It hasn't been on TCM for a long time, but TCM has finally regained the broadcast rights to Wait Until Dark, which is airing at 8:00 PM ET tonight.
Audrey Hepburn plays a woman living in a basement New York apartment who has recently lost her eyesight. She's trying to adjust and live independently, although she also has a husband (Efrem Zimbalist Jr.) who loves her and wants her to be independent, too. To that end he leaves her alone while he takes a fateful business trip to Montréal. It's fateful because, at the airport on the way back, he's given a doll and asked to bring it to a young kid in hospital in New York. What he doesn't know is that the doll is actually filled with heroin, and that he's playing an unsuspecting drug mule.
Still, he takes the doll, and brings it back to the apartment. Completely unaware of its real contents, he leaves it there, intending to take it to the hospital later. The bad guys in the various drug gangs, of course, know all about this doll and its contents, and dammit, they want it! How to get it? Well, the lead bad guy, Alan Arkin, realizes that the woman of the house is blind, and perhaps he can use that to his advantage to trick her and get into the apartment where he can search for the doll without her seeing this.
The Hollywood trope about blind people is that their other senses are super-keen, and such is the case with Hepburn. She realizes something isn't quite right, but she doesn't know what. Still, her husband isn't there to help her, so she has to rely on that other Hollywood trope, the bratty kid upstairs. She winds up with the doll for a while, similarly blissfully unaware of the danger lurking within it. Arkin, meanwhile, has no compunction about using several different voices to try to get that doll -- and if that doesn't work, he'll use violence.

**Dataset entries**
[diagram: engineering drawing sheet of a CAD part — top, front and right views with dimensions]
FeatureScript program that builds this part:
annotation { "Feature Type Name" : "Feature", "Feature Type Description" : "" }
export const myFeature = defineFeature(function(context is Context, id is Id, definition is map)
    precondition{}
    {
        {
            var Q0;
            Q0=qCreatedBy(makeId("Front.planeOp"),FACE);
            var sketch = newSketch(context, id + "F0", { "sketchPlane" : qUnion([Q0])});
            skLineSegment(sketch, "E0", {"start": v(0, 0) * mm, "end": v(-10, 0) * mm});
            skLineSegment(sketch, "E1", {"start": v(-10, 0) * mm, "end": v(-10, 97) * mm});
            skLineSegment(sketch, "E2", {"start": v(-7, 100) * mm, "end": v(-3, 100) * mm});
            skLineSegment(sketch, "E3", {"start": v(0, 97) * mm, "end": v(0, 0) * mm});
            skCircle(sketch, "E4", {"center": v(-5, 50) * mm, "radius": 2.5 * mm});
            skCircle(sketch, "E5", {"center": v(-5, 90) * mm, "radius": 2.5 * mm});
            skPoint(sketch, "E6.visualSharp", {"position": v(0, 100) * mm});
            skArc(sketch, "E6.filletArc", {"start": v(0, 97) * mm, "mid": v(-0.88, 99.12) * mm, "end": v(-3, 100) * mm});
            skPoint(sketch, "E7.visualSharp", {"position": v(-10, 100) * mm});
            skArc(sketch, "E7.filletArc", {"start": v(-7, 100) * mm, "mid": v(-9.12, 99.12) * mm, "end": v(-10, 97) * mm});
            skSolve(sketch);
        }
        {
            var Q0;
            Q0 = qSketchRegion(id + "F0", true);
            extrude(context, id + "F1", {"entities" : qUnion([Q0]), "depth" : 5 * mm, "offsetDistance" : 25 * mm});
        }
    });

**QUESTIONS**
1. Reproduce everything from "The Hollywood trope" down to "he'll use violence." in the Wait Until Dark write-up, substituting "hesitation" for "compunction".
2. Proceed with the write-up about the film Wait Until Dark, picking up after its last sentence.

**TASK-BY-TASK OUTPUTS**
1.
The Hollywood trope about blind people is that their other senses are super-keen, and such is the case with Hepburn. She realizes something isn't quite right, but she doesn't know what. Still, her husband isn't there to help her, so she has to rely on that other Hollywood trope, the bratty kid upstairs. She winds up with the doll for a while, similarly blissfully unaware of the danger lurking within it. Arkin, meanwhile, has no hesitation about using several different voices to try to get that doll -- and if that doesn't work, he'll use violence.

2.
And that sets us up for a thrilling finale. Arkin's OK with killing Hepburn. But Hepburn understands that he has to find her first, so she figures a way to take her blind person's cane to break all the lightbulbs in the apartment and reduce him to being just as blind as she is. (When the movie played in theaters, the studio asked managers to turn off the house lights just before this scene started.) It's frightening, but well-executed.
Audrey Hepburn got an Oscar nomination for this role, and frankly deserved it. In fact, I think she was robbed of the Oscar, which went to Katharine Hepburn for the dreadful Guess Who's Coming to Dinner. Thanks to the magic of cable movie channels and DVD, however, it's easy to compare both performances and see that Audrey is the far superior Hepburn.